#### AUFGABE:
Wann kam das Baby laut dem Bericht über den Freispruch mit tödlichen Hirnblutungen ins Krankenhaus?

#### TEXTAUSZUG:

Berlin : Freispruch – Tod eines Babys bleibt ungesühnt

Der gewaltsame Tod eines fünf Wochen alten Babys vor drei Jahren muss ungesühnt bleiben. Die 47-jährige Großmutter, die sich wegen Körperverletzung mit Todesfolge durch heftiges Schütteln des Mädchens verantworten musste, wurde gestern aus Mangel an Beweisen freigesprochen. Es seien auch andere Täter denkbar, hieß es im Urteil. Das Gericht war in dem Prozess gegen die Großmutter und Mutter von 14 eigenen sowie zehn Stiefkindern auf eine Mauer des Schweigens der Großfamilie gestoßen.

Das Baby habe ein Martyrium durchlitten, stand für die Richter fest. Als es im Februar 2005 mit tödlichen Hirnblutungen ins Krankenhaus gebracht worden war, hätten die Ärzte auch ältere Rippenbrüche „in großer Anzahl“ festgestellt. Ein Gutachter sprach von massivsten Misshandlungen.

Die Ermittlungen hatten sich zunächst gegen die Reinickendorfer Eltern des Babys gerichtet. Der Vater saß zwei Wochen in Untersuchungshaft. Beide bestritten die Vorwürfe. Die aus dem Libanon stammende Großmutter wurde fast ein Jahr später belastet. Ein Stiefsohn gab an, er habe beobachtet, wie sie das weinende Kind um die Rippen fasste und schüttelte. Im Prozess verweigerten er wie auch andere Verwandte die Aussage. K.G.

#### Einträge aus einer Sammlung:

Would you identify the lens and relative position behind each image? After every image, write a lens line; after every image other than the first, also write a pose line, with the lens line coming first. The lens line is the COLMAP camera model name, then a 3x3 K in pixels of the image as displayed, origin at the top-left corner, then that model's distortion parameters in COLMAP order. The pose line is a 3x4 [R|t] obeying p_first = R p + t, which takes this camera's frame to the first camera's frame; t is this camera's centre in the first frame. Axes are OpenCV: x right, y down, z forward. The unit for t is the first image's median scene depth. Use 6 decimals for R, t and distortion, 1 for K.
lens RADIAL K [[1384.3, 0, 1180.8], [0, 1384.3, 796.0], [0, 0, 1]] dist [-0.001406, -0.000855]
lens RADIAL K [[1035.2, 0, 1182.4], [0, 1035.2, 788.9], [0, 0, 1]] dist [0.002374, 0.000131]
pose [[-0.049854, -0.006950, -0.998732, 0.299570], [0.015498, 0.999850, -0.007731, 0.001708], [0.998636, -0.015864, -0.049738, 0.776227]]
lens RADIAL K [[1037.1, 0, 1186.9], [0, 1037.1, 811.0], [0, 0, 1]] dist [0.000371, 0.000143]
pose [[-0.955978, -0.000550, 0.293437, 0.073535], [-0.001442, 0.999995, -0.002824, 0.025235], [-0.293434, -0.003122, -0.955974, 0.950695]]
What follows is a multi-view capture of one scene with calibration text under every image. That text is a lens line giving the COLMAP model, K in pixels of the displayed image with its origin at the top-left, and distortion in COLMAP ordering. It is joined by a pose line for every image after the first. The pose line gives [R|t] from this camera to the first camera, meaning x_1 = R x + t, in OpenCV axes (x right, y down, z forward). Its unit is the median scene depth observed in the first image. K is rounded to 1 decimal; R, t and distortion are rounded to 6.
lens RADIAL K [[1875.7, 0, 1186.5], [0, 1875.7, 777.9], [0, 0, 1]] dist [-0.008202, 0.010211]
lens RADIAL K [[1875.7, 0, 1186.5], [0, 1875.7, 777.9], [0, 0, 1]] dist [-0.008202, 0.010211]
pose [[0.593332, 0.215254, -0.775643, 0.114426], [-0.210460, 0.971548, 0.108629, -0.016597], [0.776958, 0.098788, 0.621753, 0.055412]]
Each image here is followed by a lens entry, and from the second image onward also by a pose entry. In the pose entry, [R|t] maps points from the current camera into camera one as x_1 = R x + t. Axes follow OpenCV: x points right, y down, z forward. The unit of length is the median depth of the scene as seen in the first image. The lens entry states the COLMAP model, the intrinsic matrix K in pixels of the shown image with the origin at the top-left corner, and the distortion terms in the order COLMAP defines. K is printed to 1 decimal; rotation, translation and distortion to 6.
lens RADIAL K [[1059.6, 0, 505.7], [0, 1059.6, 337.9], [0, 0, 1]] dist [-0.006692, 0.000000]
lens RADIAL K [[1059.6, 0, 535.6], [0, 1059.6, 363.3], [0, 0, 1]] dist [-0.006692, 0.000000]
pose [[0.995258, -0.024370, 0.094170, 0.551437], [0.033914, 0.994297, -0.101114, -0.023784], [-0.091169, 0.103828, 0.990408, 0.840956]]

#### MUSTERLÖSUNG:
Im Februar 2005.